Ares dumped the binos on the bridge. “What’s our heading?”

“Out.” Where we weren’t visible from shore. Then I could cut the engines, drift, and not give a fuck about this damn boat while I made a call.

Ares glanced at his watch. Then he read me like a book. “You talk to her yet today?”

“Texted this morning.” Like I did every morning I wasn’t there.

“How is she?”

“How the fuck do you think?” She hadn’t replied to my text, which meant she was either pissed or crawling around in her own head. Pissed, I wouldn’t give a shit about. I could handle her anger—when it surfaced, which was fucking rare these days.

Ares looked back toward shore. “She doesn’t like it when we’re both gone.”

“No shit.” Neither did I. I didn’t like to be away from her, period. And this grind was getting old. Or I was. Fuck.

“What’d she say this morning?”

“Nothing.” My jaw ticked, and I read him in like this was a goddamn mission instead of the fucked-up situation it was. “She didn’t answer.”

“Was she awake?”

“Don’t know.” She’d turned off the geo location on her cell last night, then switched the house’s security system to air gap. If she was moving around, I wasn’t seeing it.

“You check the feeds?”

I threw my brother a warning glance. “What the fuck is with the twenty questions?”
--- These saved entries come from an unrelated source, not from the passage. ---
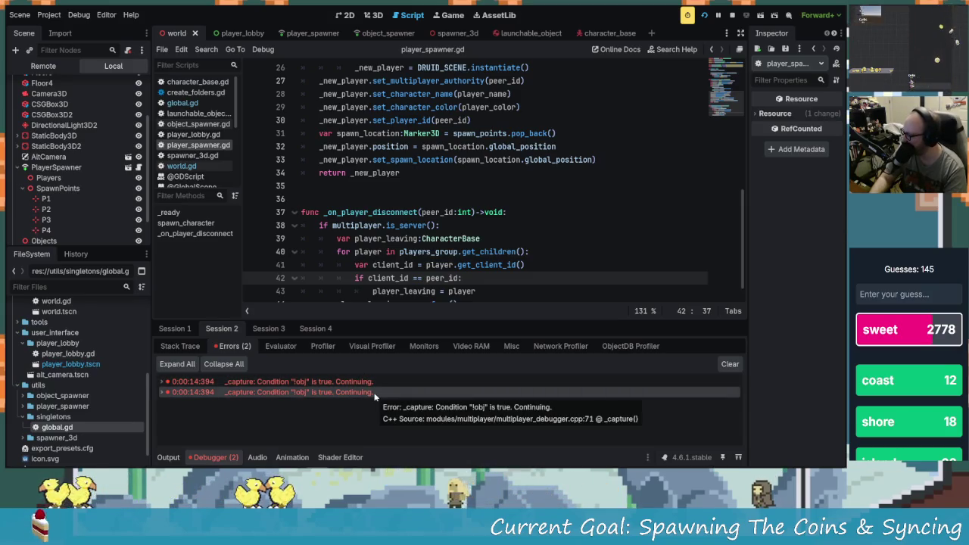
scroll(101, 195, "down", 2)
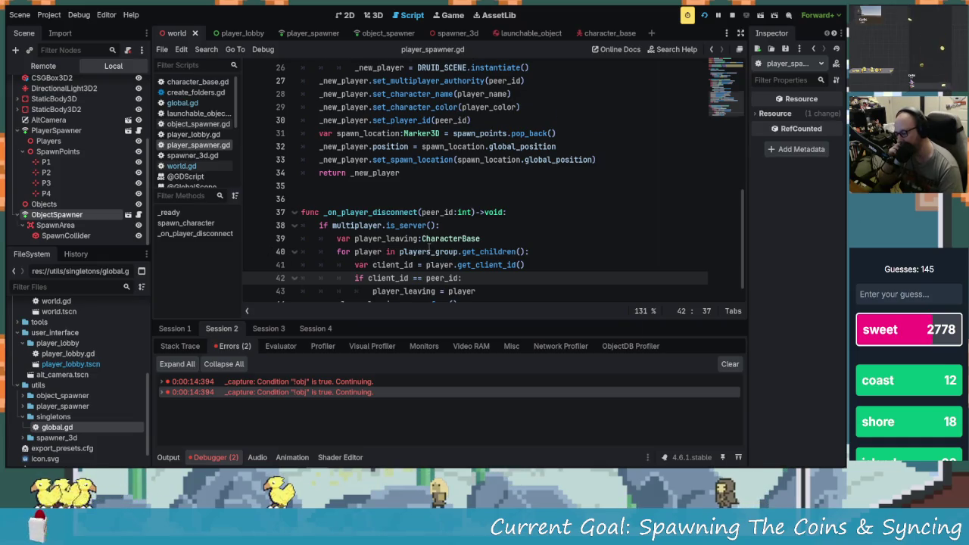
scroll(463, 297, "down", 1)
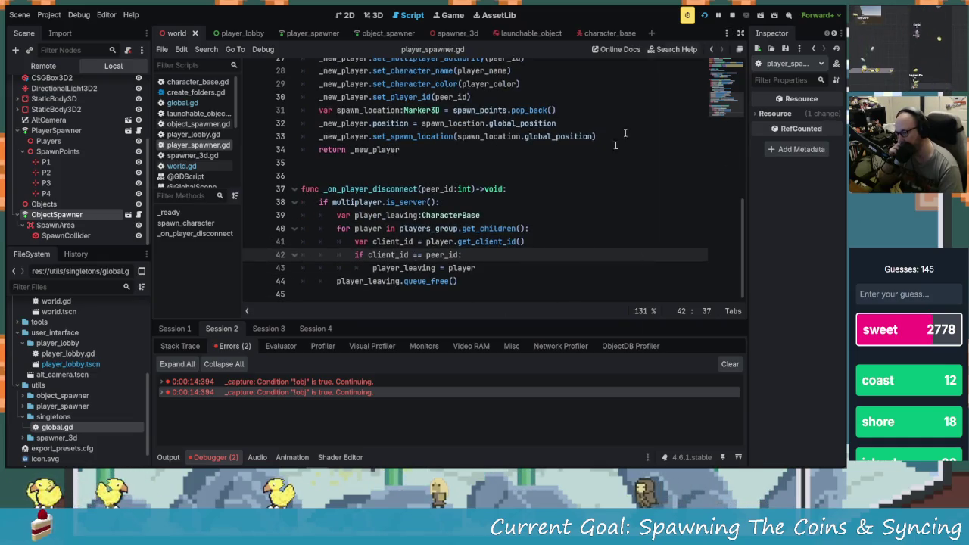
key("alt+Tab")
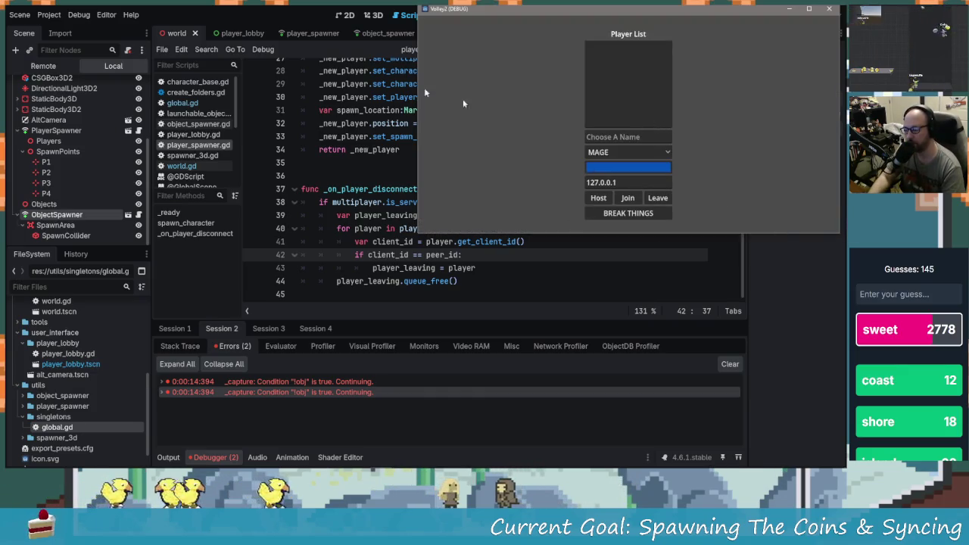
Centre the game window, host solo, move the character left with 'a', then close the game.
mouse_move(506, 17)
left_mouse_down()
mouse_move(268, 94)
mouse_move(298, 41)
left_mouse_up()
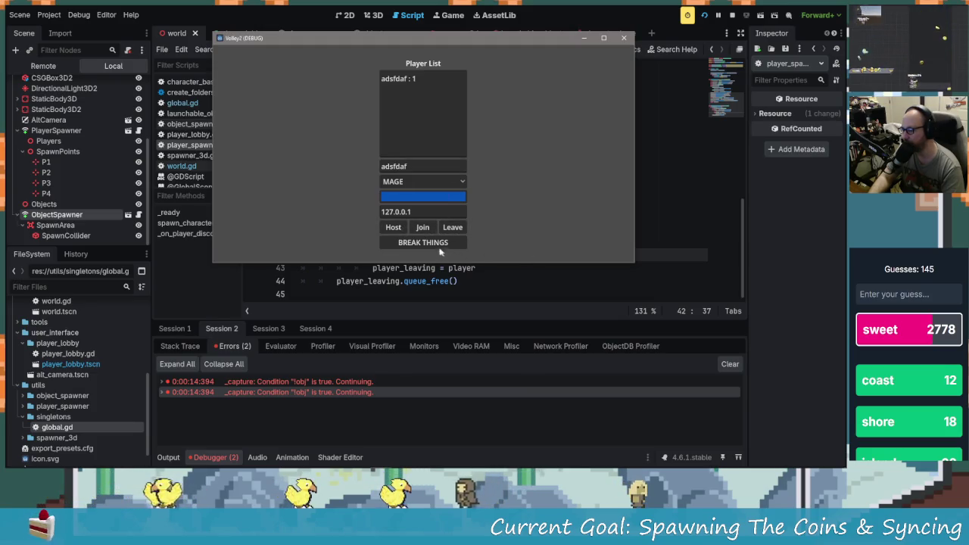
left_click(442, 245)
key("a")
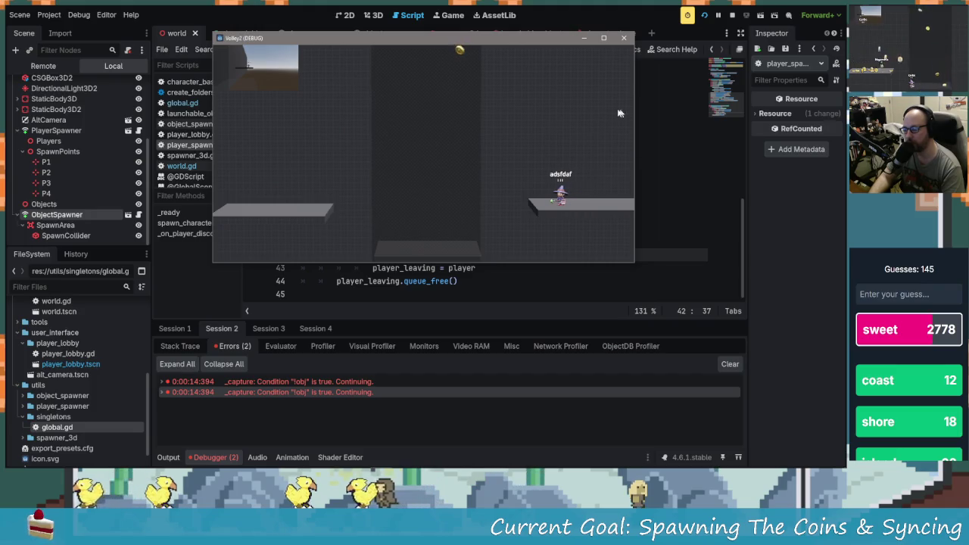
left_click(623, 38)
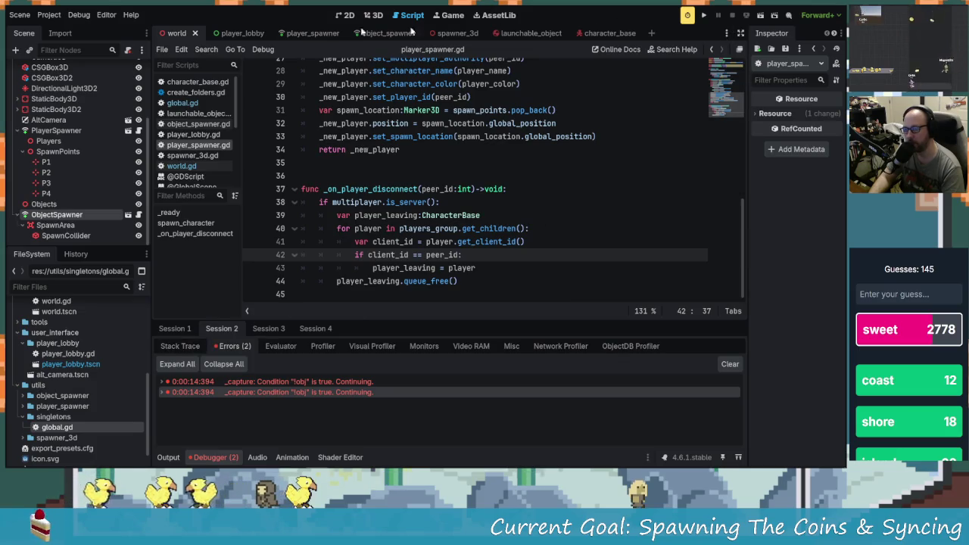
Raise the run instances from 2 to 3 in Customize Run Instances and launch the project.
left_click(106, 15)
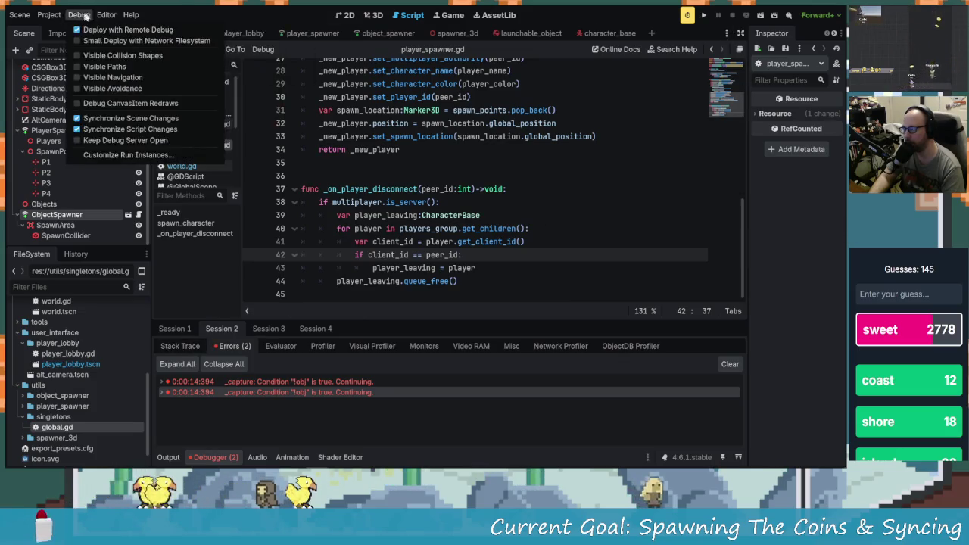
left_click(131, 155)
left_click(494, 143)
Ares picked up the binos again. “Just because my concern for her isn’t the same shade as yours doesn’t mean I lack it.”

“Who the fuck are you, and what happened to Master Sergeant Grayson?” Same as me, Ares had been Delta Force. “Your pussy ass is talking about shades of concern now?”

“Would you rather I explicitly state the nature of your relationship with her?” He scanned the shoreline through the binos.

“She’s our sister,” I ground out. “I don’t have a fucking relationship with her, explicit or otherwise.”

“Stepsister,” the fucker corrected. “And yes, you do. We both do. She’s a relation. We all stay in the same house. We interact. There’s no ambiguity in that. Thus, there’s a relationship.”

The second he said he had a relationship with her, irrational anger flared. “You picked today of all days to become fucking talkative?” When I had to spend the next four and a half days stewing over what he’d said?

“No. Stating facts, and we have a problem.” He angled around me. “There’s movement on the lowest terrace near the dock. Turn the Paragon around.”

“Fuck no.” And fuck waiting til we were far enough out. I cut the throttles back to twelve knots. “Nix can handle himself.” I had a call to make.

“Could be trouble,” Ares warned.

“It’s always fucking trouble with that SEAL.” Why the hell did Ares think we were here instead of the boat’s usual crew? “Don’t care.” I only cared about two people, and one of them was my asshole brother who’d just told me he had a relationship with our sister.

Stepsister.

Fuck.

Engaging the damn autopilot, I glanced at Ares. “I’m making a call.” Pushing out the portside door, already dialing, I stepped off the bridge and onto the side deck with my cell to my ear.